### Set of tasks
1. List every claim about the economy made in the comment posted under the name Alexander Ac in the comment thread.
2. In the comment thread, what label does the first commenter give to the study being quoted?

## BEGIN Supplied passage

There are probably many more fatalities from climate change related to storms,

heat waves, etc. that are difficult to quantify but nevertheless very real.

It may be that the crop yield statistic is somewhat of a moot point, especially

given the perennially gross mal-distribution of food worldwide and the virtual

certainty that this mal-distribution will get worse as time goes on. Further, I

expect we will see a tipping point in crop yields that could be rather abrupt if

the apparent acceleration of climate change continues.

The study I'm quoting here I see as an 'Early Warning' while the crop yield

figures (and the statistics on de-leveraging you cited yesterday) seem to me more

like an 'Optimistic Exception'

Alexander Ac said...


point taken. So lets see how the things play out in the near future...

I still think nothing has been truly resolved since the first crash. Neither do I think current growth in liquids is long-lasting and structural problems are probably much worse (debt etc...)


Stuart Staniford said...

## END Supplied passage
## BEGIN Data extract

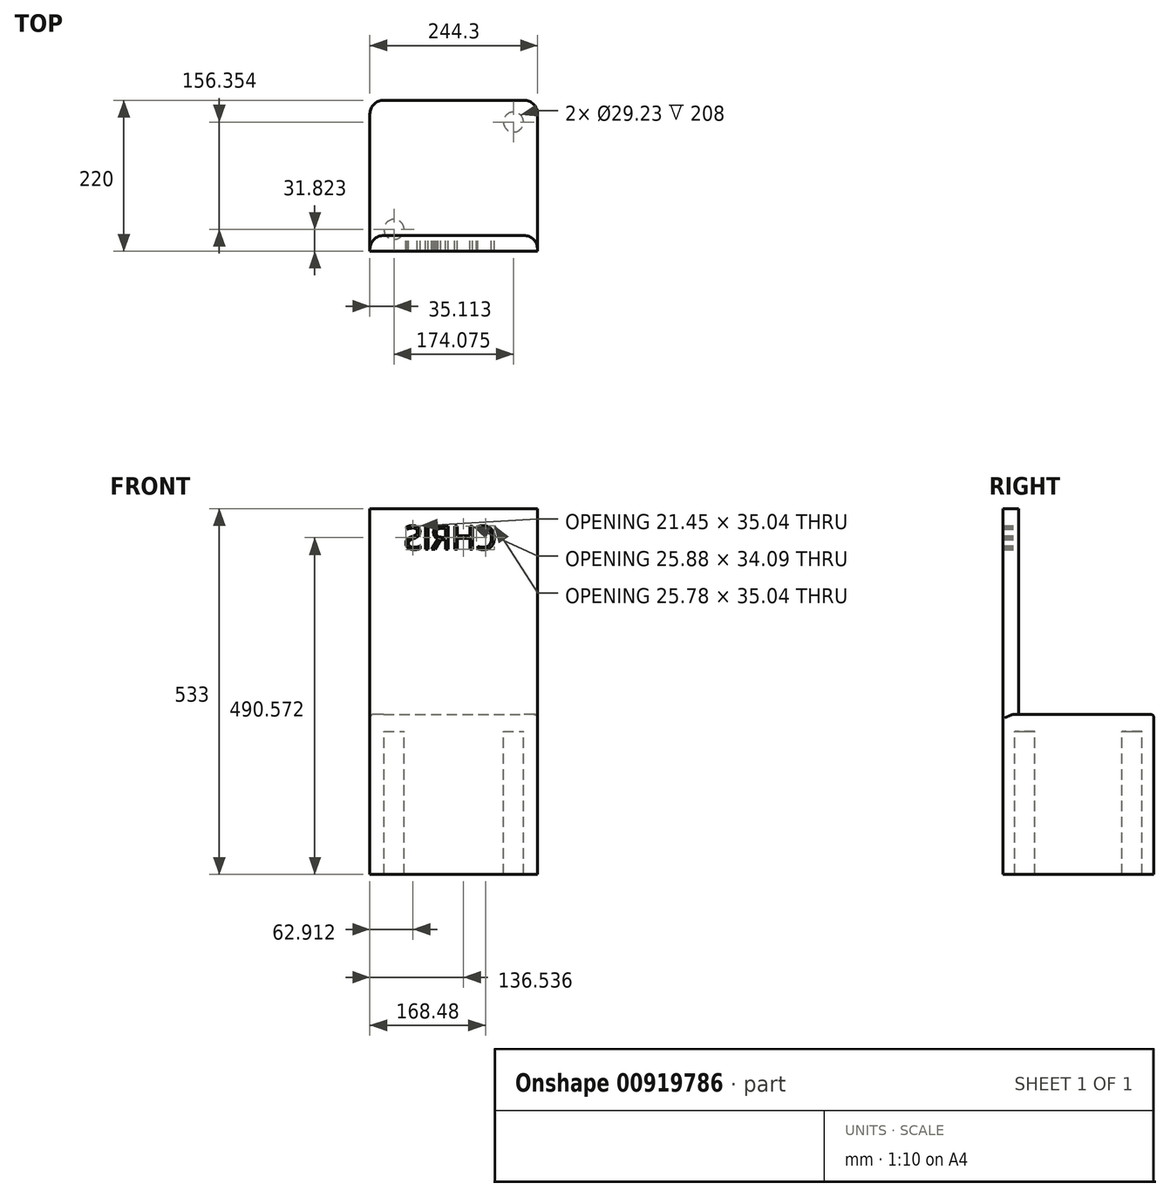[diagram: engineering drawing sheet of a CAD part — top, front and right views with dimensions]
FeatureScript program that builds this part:
annotation { "Feature Type Name" : "Feature", "Feature Type Description" : "" }
export const myFeature = defineFeature(function(context is Context, id is Id, definition is map)
    precondition{}
    {
        {
            var Q0;
            Q0=qCreatedBy(makeId("Top.planeOp"),FACE);
            var sketch = newSketch(context, id + "F0", { "sketchPlane" : qUnion([Q0])});
            skLineSegment(sketch, "E0.bottom", {"start": v(122.15, -110) * mm, "end": v(-122.15, -110) * mm});
            skLineSegment(sketch, "E0.top", {"start": v(102.15, 110) * mm, "end": v(-102.15, 110) * mm});
            skLineSegment(sketch, "E0.left", {"start": v(122.15, -110) * mm, "end": v(122.15, 90) * mm});
            skLineSegment(sketch, "E0.right", {"start": v(-122.15, -110) * mm, "end": v(-122.15, 90) * mm});
            skPoint(sketch, "E0.middle", {"position": v(0, 0) * mm});
            skPoint(sketch, "E1.visualSharp", {"position": v(-122.15, 110) * mm});
            skArc(sketch, "E1.filletArc", {"start": v(-102.15, 110) * mm, "mid": v(-116.3, 104.14) * mm, "end": v(-122.15, 90) * mm});
            skPoint(sketch, "E2.visualSharp", {"position": v(122.15, 110) * mm});
            skArc(sketch, "E2.filletArc", {"start": v(122.15, 90) * mm, "mid": v(116.3, 104.14) * mm, "end": v(102.15, 110) * mm});
            skSolve(sketch);
        }
        {
            var Q0;
            Q0 = qSketchRegion(id + "F0", true);
            extrude(context, id + "F1", {"entities" : qUnion([Q0]), "depth" : 25 * mm, "offsetDistance" : 25 * mm});
        }
        {
            var Q0;
            Q0=makeQuery(id+"F1.opExtrude","CAP_FACE",FACE,{"disambiguationData":[OSD([sQuery(id+"F0.wireOp",EDGE,"E0.bottom"),sQuery(id+"F0.wireOp",EDGE,"E0.top"),sQuery(id+"F0.wireOp",EDGE,"E0.left"),sQuery(id+"F0.wireOp",EDGE,"E0.right"),sQuery(id+"F0.wireOp",EDGE,"E1.filletArc"),sQuery(id+"F0.wireOp",EDGE,"E2.filletArc")])],"isStart":false});
            var sketch = newSketch(context, id + "F2", { "sketchPlane" : qUnion([Q0])});
            skLineSegment(sketch, "E3.bottom", {"start": v(-122.15, -110) * mm, "end": v(122.15, -110) * mm});
            skLineSegment(sketch, "E3.top", {"start": v(-102.15, -87.1) * mm, "end": v(102.15, -87.1) * mm});
            skLineSegment(sketch, "E3.left", {"start": v(-122.15, -110) * mm, "end": v(-122.15, -107.1) * mm});
            skLineSegment(sketch, "E3.right", {"start": v(122.15, -110) * mm, "end": v(122.15, -107.1) * mm});
            skPoint(sketch, "E4.visualSharp", {"position": v(122.15, -87.1) * mm});
            skArc(sketch, "E4.filletArc", {"start": v(122.15, -107.1) * mm, "mid": v(116.3, -92.97) * mm, "end": v(102.15, -87.1) * mm});
            skPoint(sketch, "E5.visualSharp", {"position": v(-122.15, -87.1) * mm});
            skArc(sketch, "E5.filletArc", {"start": v(-102.15, -87.1) * mm, "mid": v(-116.3, -92.97) * mm, "end": v(-122.15, -107.1) * mm});
            skSolve(sketch);
        }
        {
            var Q0;
            Q0 = qSketchRegion(id + "F2", true);
            extrude(context, id + "F3", {"entities" : qUnion([Q0]), "operationType" : NewBodyOperationType.ADD, "depth" : 300 * mm, "offsetDistance" : 25 * mm});
        }
        {
            var Q0;
            Q0=makeQuery(id+"F1.opExtrude","CAP_FACE",FACE,{"disambiguationData":[OSD([sQuery(id+"F0.wireOp",EDGE,"E0.bottom"),sQuery(id+"F0.wireOp",EDGE,"E0.top"),sQuery(id+"F0.wireOp",EDGE,"E0.left"),sQuery(id+"F0.wireOp",EDGE,"E0.right"),sQuery(id+"F0.wireOp",EDGE,"E1.filletArc"),sQuery(id+"F0.wireOp",EDGE,"E2.filletArc")])],"isStart":true});
            var sketch = newSketch(context, id + "F4", { "sketchPlane" : qUnion([Q0])});
            skCircle(sketch, "E6", {"center": v(-87.04, -78.18) * mm, "radius": 14.61 * mm});
            skCircle(sketch, "E7.MirrorC", {"center": v(87.04, -78.18) * mm, "radius": 14.61 * mm});
            skCircle(sketch, "E8.MirrorC", {"center": v(87.04, 78.18) * mm, "radius": 14.61 * mm});
            skCircle(sketch, "E9.MirrorC", {"center": v(-87.04, 78.18) * mm, "radius": 14.61 * mm});
            skSolve(sketch);
        }
        {
            var Q0;
            Q0=makeQuery(id+"F4.imprint","IMPRINT",FACE,{"disambiguationData":[TD([[makeQuery(id+"F4.imprint","IMPRINT",EDGE,{"derivedFrom":sQuery(id+"F4.wireOp",EDGE,"E6")}),1.0]])]});
            var Q1;
            Q1=makeQuery(id+"F4.imprint","IMPRINT",FACE,{"disambiguationData":[TD([[makeQuery(id+"F4.imprint","IMPRINT",EDGE,{"derivedFrom":sQuery(id+"F4.wireOp",EDGE,"E7.MirrorC")}),-1.0]])]});
            var Q2;
            Q2=makeQuery(id+"F4.imprint","IMPRINT",FACE,{"disambiguationData":[TD([[makeQuery(id+"F4.imprint","IMPRINT",EDGE,{"derivedFrom":sQuery(id+"F4.wireOp",EDGE,"E8.MirrorC")}),1.0]])]});
            var Q3;
            Q3=makeQuery(id+"F4.imprint","IMPRINT",FACE,{"disambiguationData":[TD([[makeQuery(id+"F4.imprint","IMPRINT",EDGE,{"derivedFrom":sQuery(id+"F4.wireOp",EDGE,"E9.MirrorC")}),-1.0]])]});
            extrude(context, id + "F5", {"entities" : qUnion([Q0, Q1, Q2, Q3]), "operationType" : NewBodyOperationType.ADD, "depth" : 208 * mm, "offsetDistance" : 25 * mm});
        }
        {
            var Q0;
            Q0=makeQuery(id+"F1.opExtrude","CAP_EDGE",EDGE,{"disambiguationData":[OSD([sQuery(id+"F0.wireOp",EDGE,"E0.top")])],"isStart":false});
            var Q1;
            Q1=makeQuery(id+"F1.opExtrude","CAP_EDGE",EDGE,{"disambiguationData":[OSD([sQuery(id+"F0.wireOp",EDGE,"E0.top")])],"isStart":true});
            fillet(context, id + "F6", {"entities" : qUnion([Q0, Q1]), "radius" : 5 * mm, "tangentPropagation" : true, "allowEdgeOverflow" : false});
        }
        {
            var Q0;
            Q0=makeQuery(id+"F3.opExtrude","SWEPT_FACE",FACE,{"disambiguationData":[OSD([sQuery(id+"F2.wireOp",EDGE,"E3.top")])]});
            var sketch = newSketch(context, id + "F7", { "sketchPlane" : qUnion([Q0])});
            skText(sketch, "E10", { "text": "CHRIS", "fontName": "OpenSans-Regular.ttf"});
            const initialGuessF7  = {"E10": [-0.06214, 0.26552, 1, 0, 0.03438]};
            skSetInitialGuess(sketch, initialGuessF7);
            skSolve(sketch);
        }
        {
            var Q0;
            Q0=makeQuery(id+"F7.imprint","IMPRINT",FACE,{"disambiguationData":[TD([[makeQuery(id+"F7.imprint","IMPRINT",EDGE,{"derivedFrom":sQuery(id+"F7.wireOp",EDGE,"E10.sketch_text.stroke-45")}),-1.0]])]});
            var Q1;
            Q1=makeQuery(id+"F7.imprint","IMPRINT",FACE,{"disambiguationData":[TD([[makeQuery(id+"F7.imprint","IMPRINT",EDGE,{"derivedFrom":sQuery(id+"F7.wireOp",EDGE,"E10.sketch_text.stroke-49")}),-1.0]])]});
            var Q2;
            Q2=makeQuery(id+"F7.imprint","IMPRINT",FACE,{"disambiguationData":[TD([[makeQuery(id+"F7.imprint","IMPRINT",EDGE,{"derivedFrom":sQuery(id+"F7.wireOp",EDGE,"E10.sketch_text.stroke-27")}),-1.0]])]});
            var Q3;
            Q3=makeQuery(id+"F7.imprint","IMPRINT",FACE,{"disambiguationData":[TD([[makeQuery(id+"F7.imprint","IMPRINT",EDGE,{"derivedFrom":sQuery(id+"F7.wireOp",EDGE,"E10.sketch_text.stroke-15")}),-1.0]])]});
            var Q4;
            Q4=makeQuery(id+"F7.imprint","IMPRINT",FACE,{"disambiguationData":[TD([[makeQuery(id+"F7.imprint","IMPRINT",EDGE,{"derivedFrom":sQuery(id+"F7.wireOp",EDGE,"E10.sketch_text.stroke-0")}),-1.0]])]});
            extrude(context, id + "F8", {"entities" : qUnion([Q0, Q1, Q2, Q3, Q4]), "operationType" : NewBodyOperationType.REMOVE, "endBound" : BoundingType.THROUGH_ALL, "oppositeDirection" : true, "depth" : 25 * mm, "offsetDistance" : 25 * mm});
        }
    });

## END Data extract

### Task-by-task outputs
1.
- Nothing has been truly resolved since the first crash.
- Current growth in liquids is not long-lasting.
- Structural problems, such as debt, are probably much worse.

2. An 'Early Warning'.